ORLANDO, Fla. — With congestion growing at the nation’s major launch sites in California and Florida, operators of inland spaceports are seeking creative ways to host orbital launches.
The number of commercial launches licensed by the Federal Aviation Administration more than tripled between fiscal year 2020, with 31 licensed launches, and fiscal year 2023, with 106. The FAA is forecasting 111 launches in fiscal year 2024, according to data presented by Pam Underwood, director of the FAA’s Office of Spaceports, in a Jan. 29 presentation at the annual meeting of the Global Spaceport Alliance here.
That growth, though, has largely been at federal ranges: Cape Canaveral Space Force Station and Kennedy Space Center in Florida and Vandenberg Space Force Base in California. Federal ranges accounted for 51% of licensed launches in fiscal year 2020, growing to 78% in 2023.
“Why? Infrastructure, capabilities, services, are all readily available at those locations,” she said. “That’s where industry has gravitated towards.”
Those facilities are also designed to support vertical orbital launches, which accounted for more than 80% of licensed launches in recent years. While there are 14 FAA-licensed launch sites, many of them are in inland locations that traditionally have been unable to host orbital launches because of range safety issues.
One spaceport is trying to change that. Spaceport America in New Mexico, best known for hosting Virgin Galactic suborbital flights, has been working to win funding for an “Orbital Launch Challenge” prize. The competition would award $2 million to the first company to receive an FAA license for, and later attempt, an orbital launch from Spaceport America.
“What I’m disappointed in is that the Space Force and others are very focused on the Cape and Vandenberg and Wallops,” said Scott McLaughlin, executive director of Spaceport America, in an interview. “There’s no emphasis on making launches safe enough to fly over humans. I think that’s a natural progression and it just doesn’t seem to be on anybody’s radar right now.”
That would require vehicle operators to find ways to abort safely, he said. “Maybe your payload capacity goes down, but then you have the ability to do something safer,” he said, which would likely favor, at least initially, horizontal launch systems with wings.
McLaughlin said he proposed the $2 million competition to New Mexico legislators recently, but that it was unlikely that the state would provide the funding for the challenge this year. “I hope to push again next year and maybe start working with the other spaceports that are interested,” he said.
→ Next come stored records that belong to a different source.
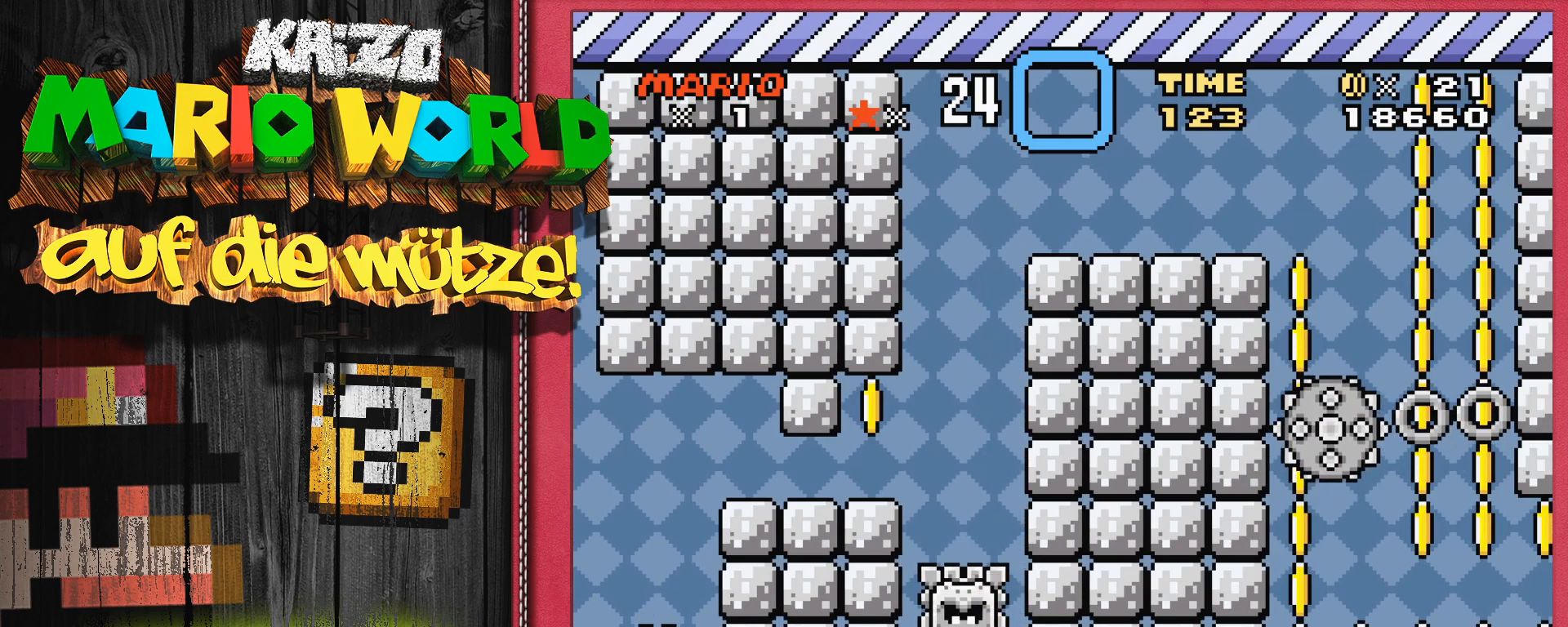
{"buttons": [], "events": []}
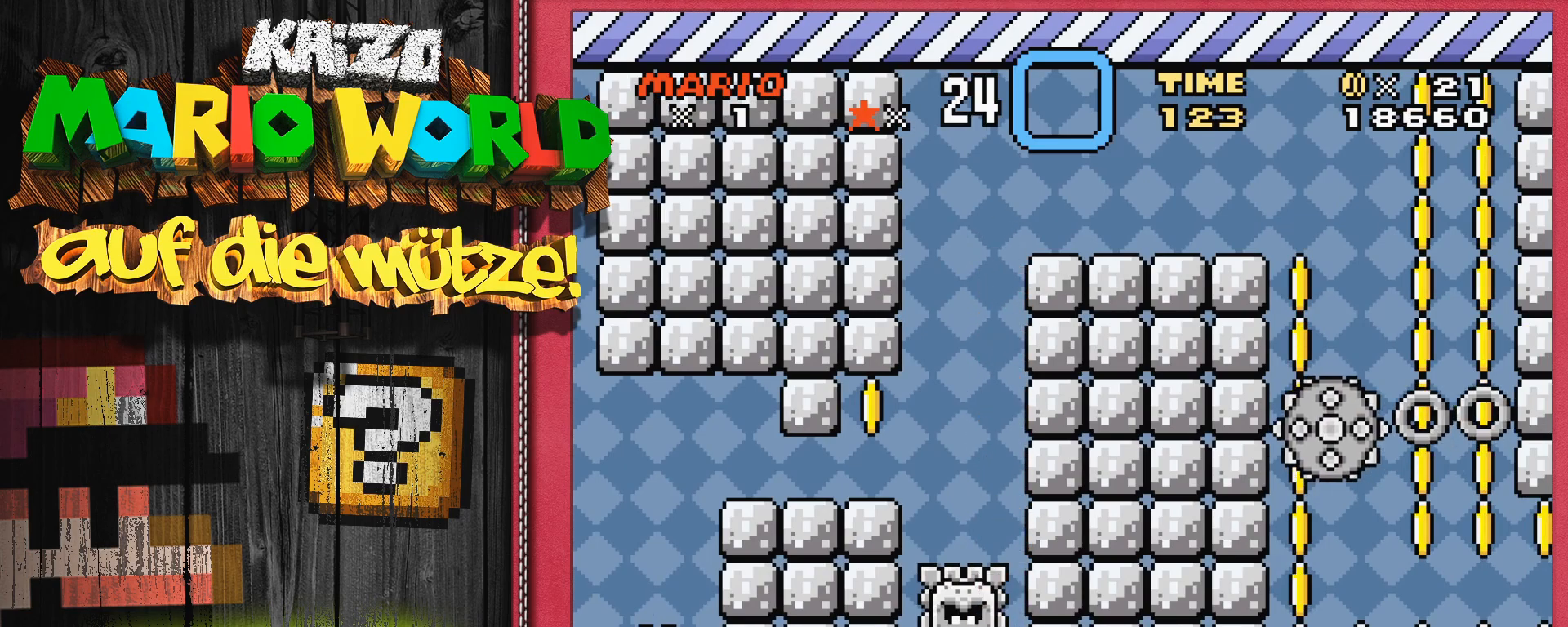
{"buttons": [], "events": []}
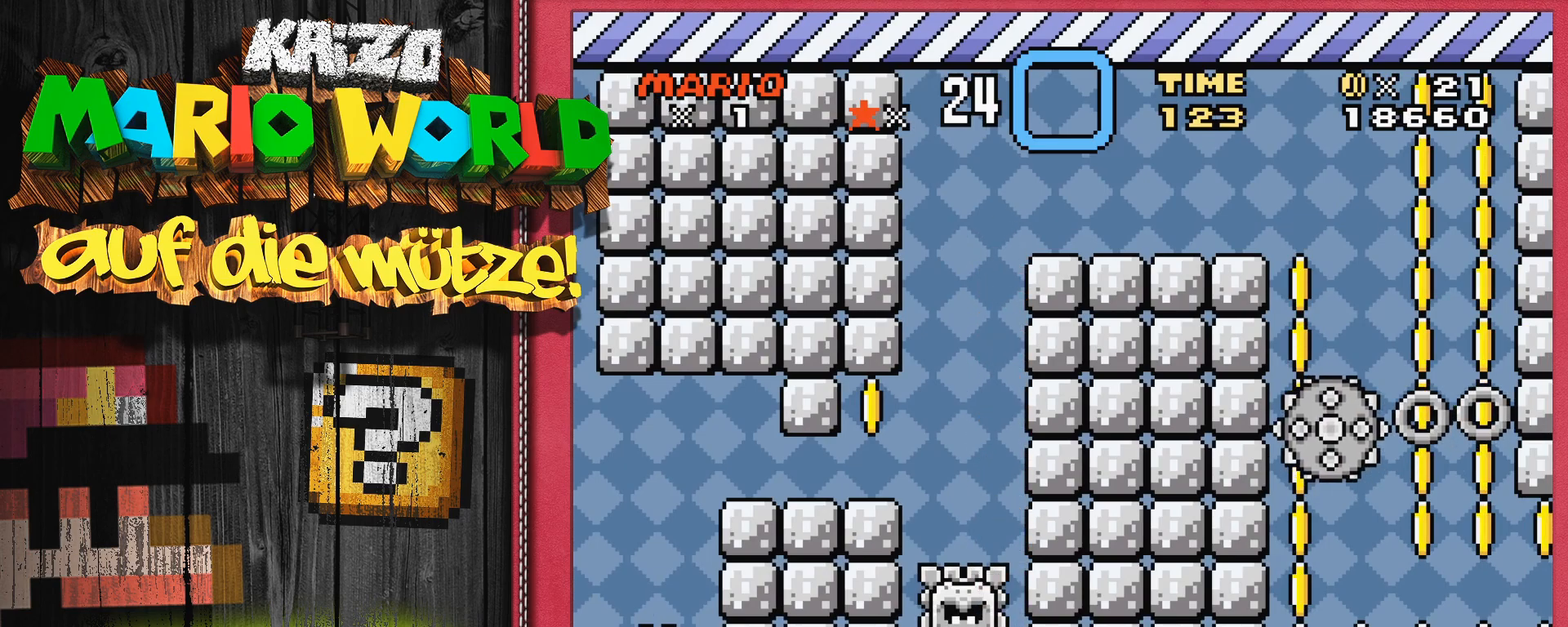
{"buttons": [], "events": [[267, "SELECT", "down"], [400, "SELECT", "up"]]}
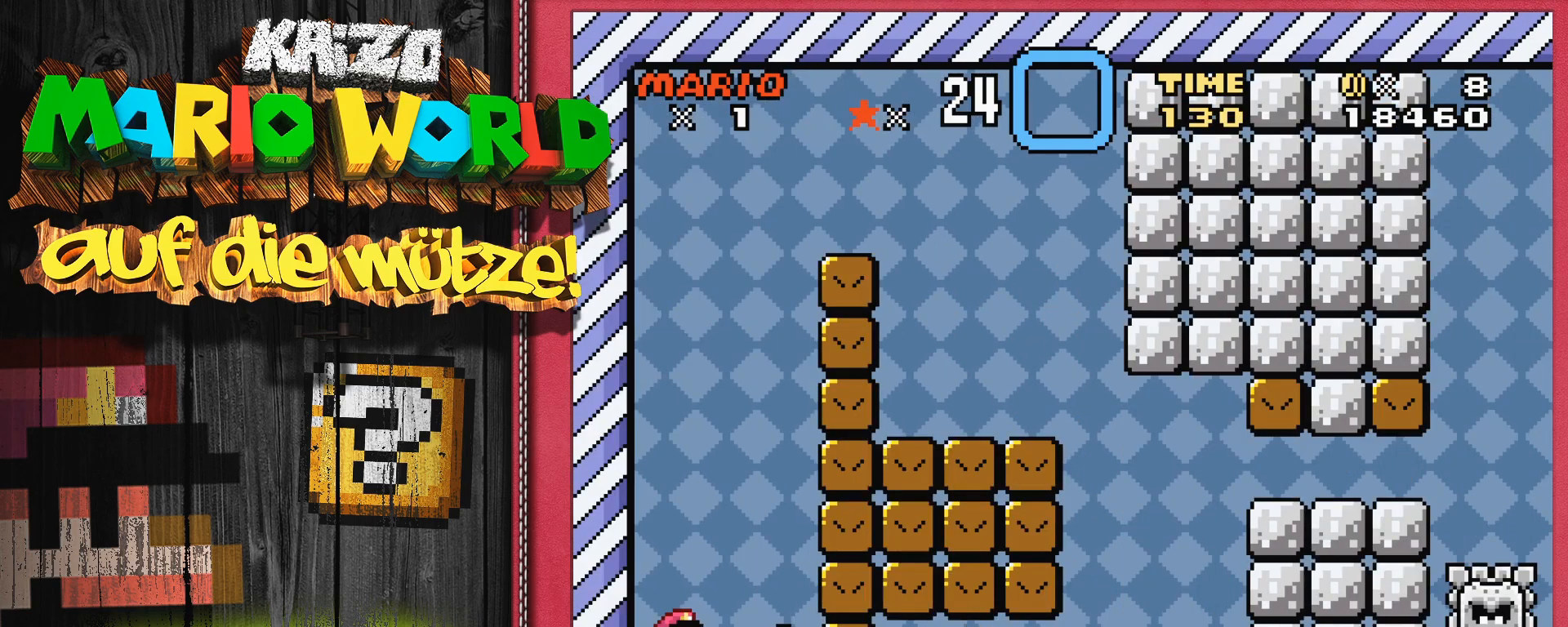
{"buttons": ["B", "Y"], "events": [[117, "Y", "down"], [283, "DPAD_RIGHT", "down"], [433, "B", "down"], [433, "DPAD_RIGHT", "up"]]}
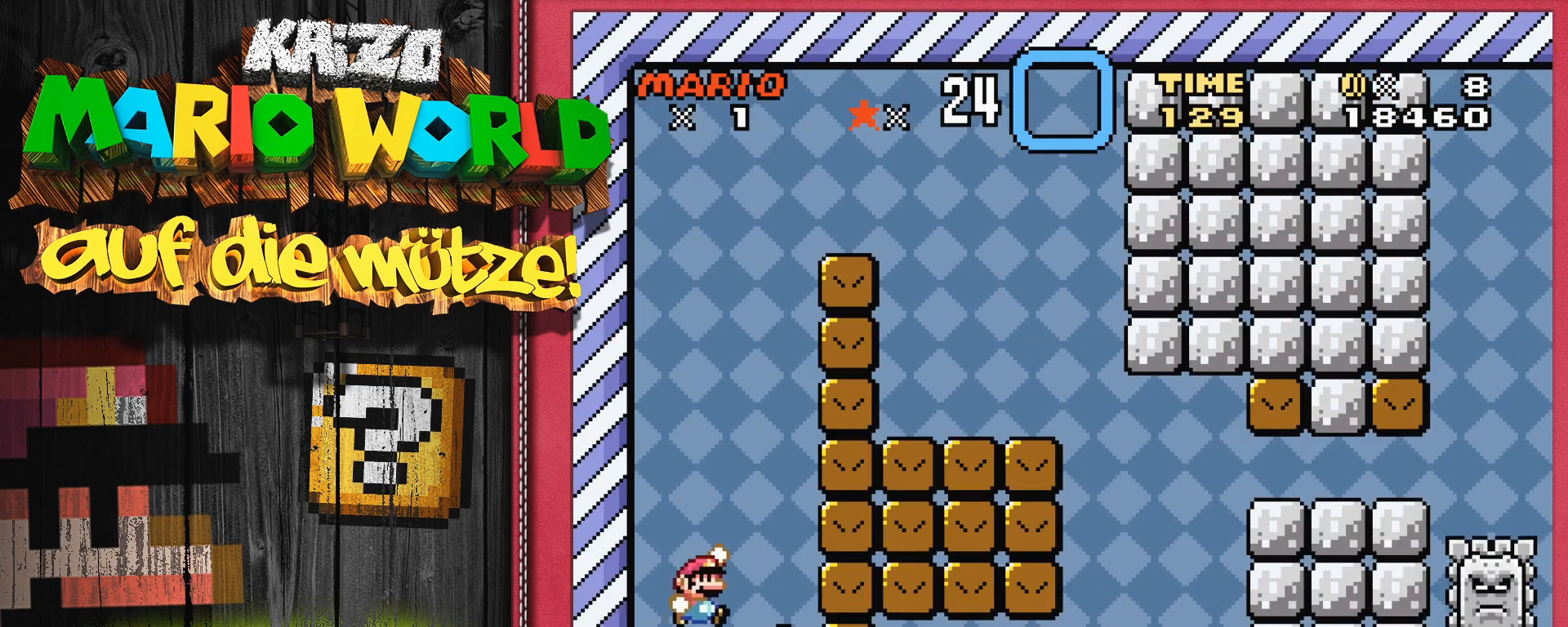
{"buttons": ["DPAD_LEFT"], "events": [[100, "B", "up"], [150, "DPAD_RIGHT", "down"], [167, "Y", "up"], [233, "DPAD_RIGHT", "up"], [367, "DPAD_LEFT", "down"]]}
There have been “casual conversations” with other inland spaceports as well as launch companies interested in inland launch.
The issue of inland vertical launch came up during a session of the Space Mobility conference here Jan. 30, with spaceport operators and Space Force officials suggesting it is unlikely to happen soon.
“I see it being years away,” said Ted Mercer, head of the Virginia Spaceport Authority, which operates the Mid-Atlantic Regional Spaceport on Wallops Island. “It’s about flight heritage: when do you consider a particular model of rocket to have X number of consecutive successful launches that you would call it routine?”
He suggested the Falcon 9, which has had one in-flight failure in nearly 300 launches, might qualify. “Is that routine? It’s getting close in my mind,” he said. “But the community is going to have to decide what that number is.”
“There are capabilities that are evolving both in the context of reusability as well as precision landing that might enable that,” said John Steinmeyer, executive director for Assured Access to Space at the Space Force’s Space Systems Command. But, he added, “there are significant policy implications that need to be addressed and we have to have a whole body of work to demonstrate significant reliability.”
For one Australian spaceport, inland launches will not be a problem. Michael Jones, executive chairman of Equatorial Launch Australia, said on the panel that his company has identified trajectories that enable launches from the Arnhem Space Centre in Australia’s Northern Territory that go to the south for missions to sun-synchronous orbit (SSO). “We can launch to SSO, 3,700 kilometers, and not fly over a person.”